━━━━━ PAGE EXTRACT ━━━━━

Ultimately, while China might have been able to knock the long-reigning #1 “Fugaku” powerhouse in Japan out of the running, that effect too might not have the lasting impression China hoped for with these dual exascale systems.
With Every Reason to Claim Bragging Rights …
All of this reminds us of all the many reasons China would have had to publicize the results beyond the obvious – claiming the title on not just one, but two, exascale machines. This would have made China the first in the world to an HPC performance milestone that has been the subject of billions of dollars of U.S. investments over the last several years.
A public announcement via the Top500 list in either its June edition or this week would have also drawn attention to the significant material investments China has made in homegrown semiconductor, networking, and software technologies. Much more detail can be found by diving into the Sunway and Phytium architectures and manufacturing backgrounds. And while there are no “new” architectures with either exascale system, they do represent a noteworthy scalability leap, in addition to noteworthy performance in demanding HPC areas that also show the systems’ capability to do mixed-precision (good for AI/ML) and tightly-coupled FP64-driven traditional supercomputing.
Having an HPC complement to its existing large-scale compute infrastructure among companies like Alibaba, Baidu, Tencent and others in China would be another source of bragging rights. These companies are all pushing to build their own native processors, accelerators, and software ecosystems. Having the supercomputing/research side of native technologies would be further signs of strength.
On that note, China would also be able to showcase systems that can handle both general-purpose HPC as well as emerging AI. When results were released for the quantum simulation work on the Sunway system, we believe China was not just showing real-world, tightly coupled HPC performance, but also that it could handle complex mixed precision workloads, which are common in AI (FP16, Int-8, etc). In short, it would be touting both AI and simulation capabilities – a valuable aspect for all emerging large systems – and all without the conventional Nvidia or AMD GPUs as U.S. and European systems deploy for AI, low precision capabilities.

━━━━━

(YOUR INSTRUCTIONS): According to the article on China's exascale systems, which long-reigning #1 system in Japan might China have knocked out of the running?

━━━━━ GIVEN DATA ━━━━━

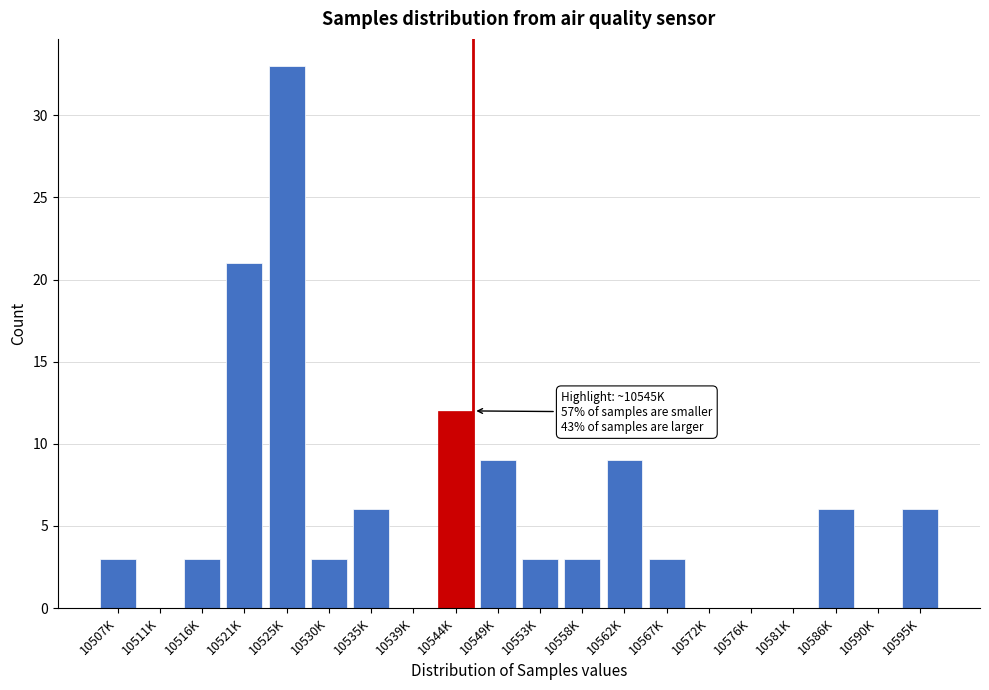

Reading right to left, list all the values displayed in this chart.

10595K=6	10590K=0	10586K=6	10581K=0	10576K=0	10572K=0	10567K=3	10562K=9	10558K=3	10553K=3	10549K=9	10544K=12	10539K=0	10535K=6	10530K=3	10525K=33	10521K=21	10516K=3	10511K=0	10507K=3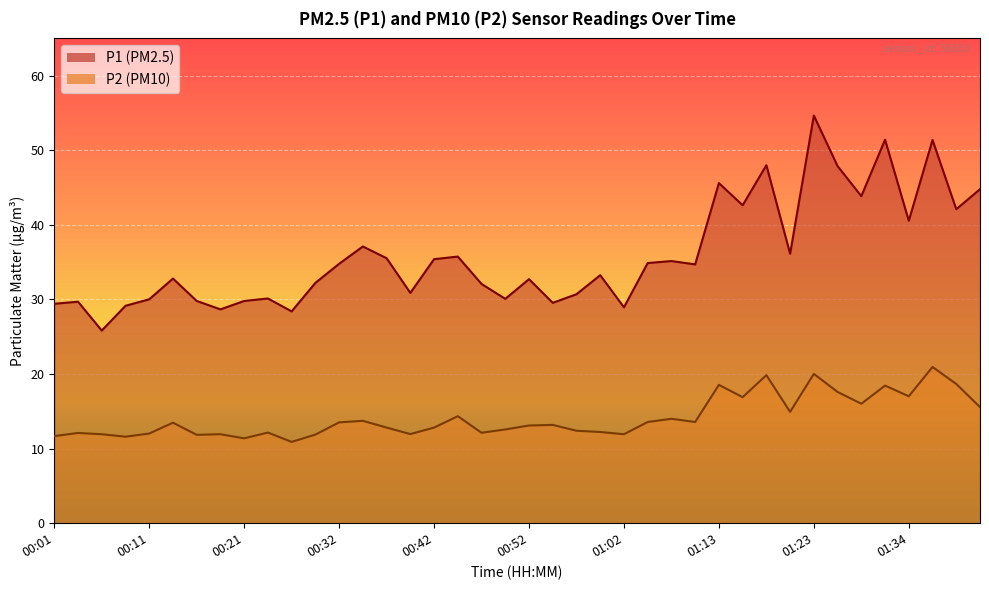

The value of P1 at 01:05 is 34.9. True or false?

True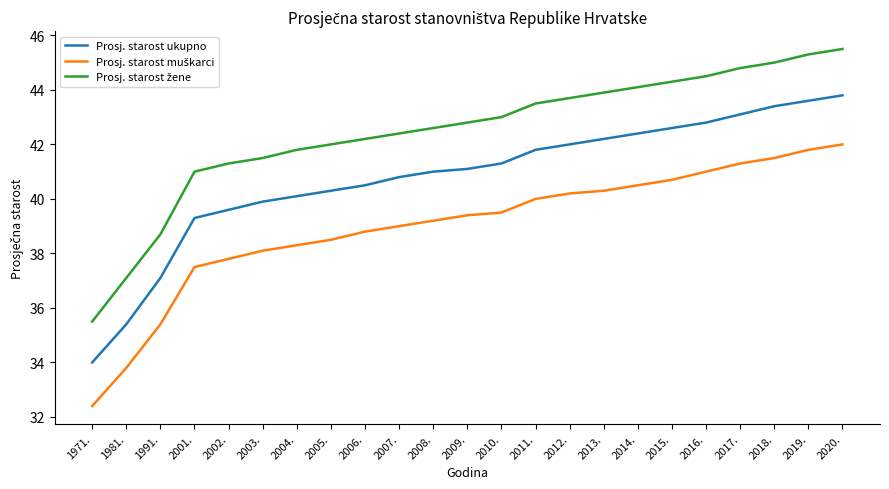

What is the average value of the Prosj. starost ukupno series?

40.8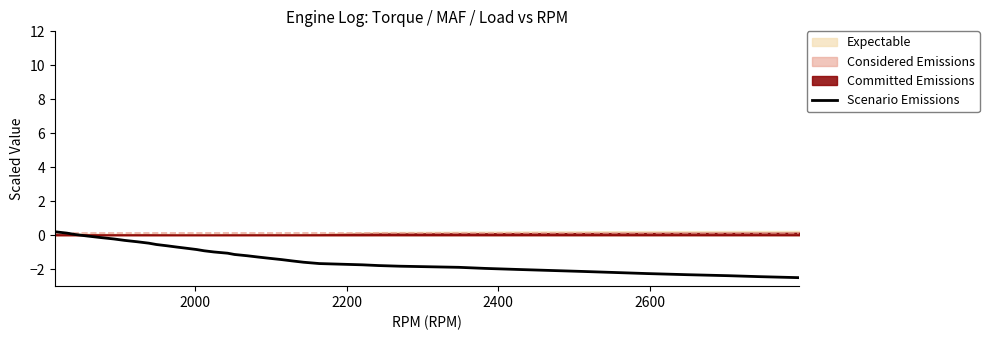

Does the chart have visible grid lines?

No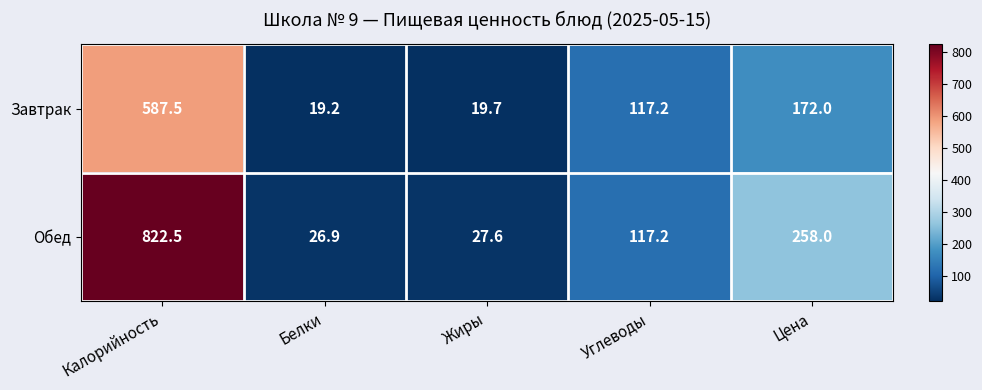

Which series has the largest range (max minus min)?

Обед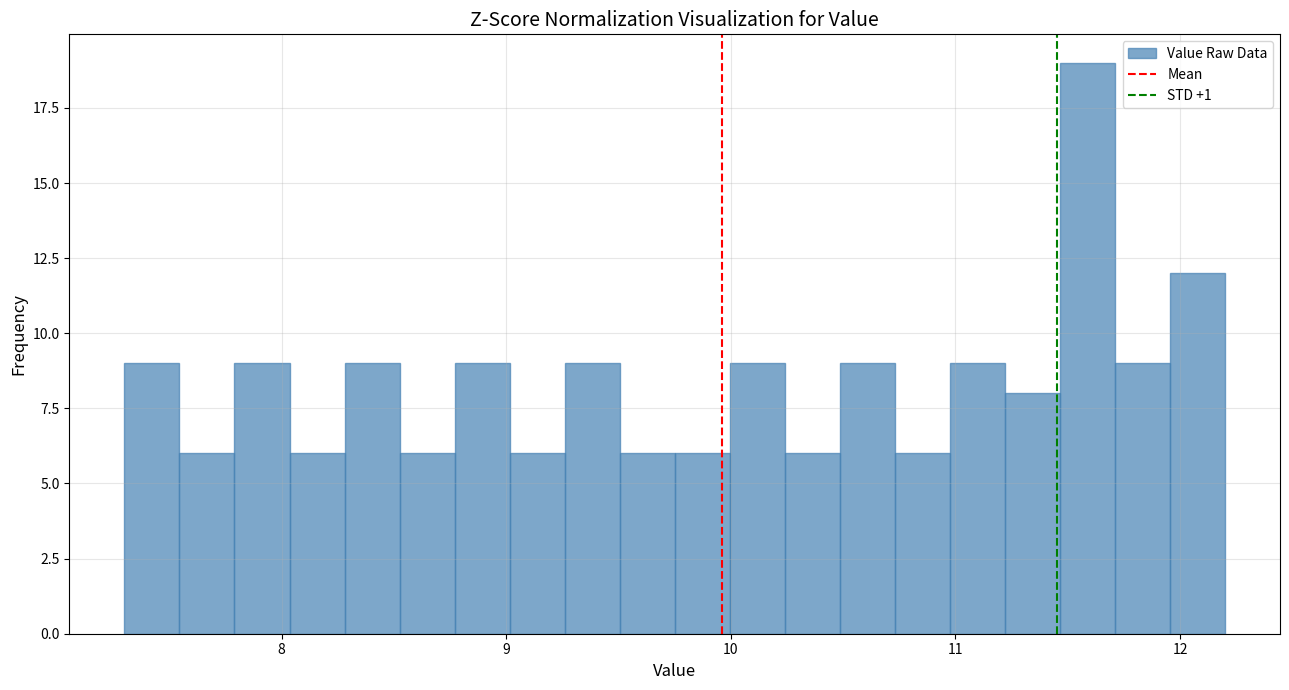

Read against the x-axis, roughly where is the centre of the tallest bar?

11.6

━━━━━

(TASK SOLUTION): Fugaku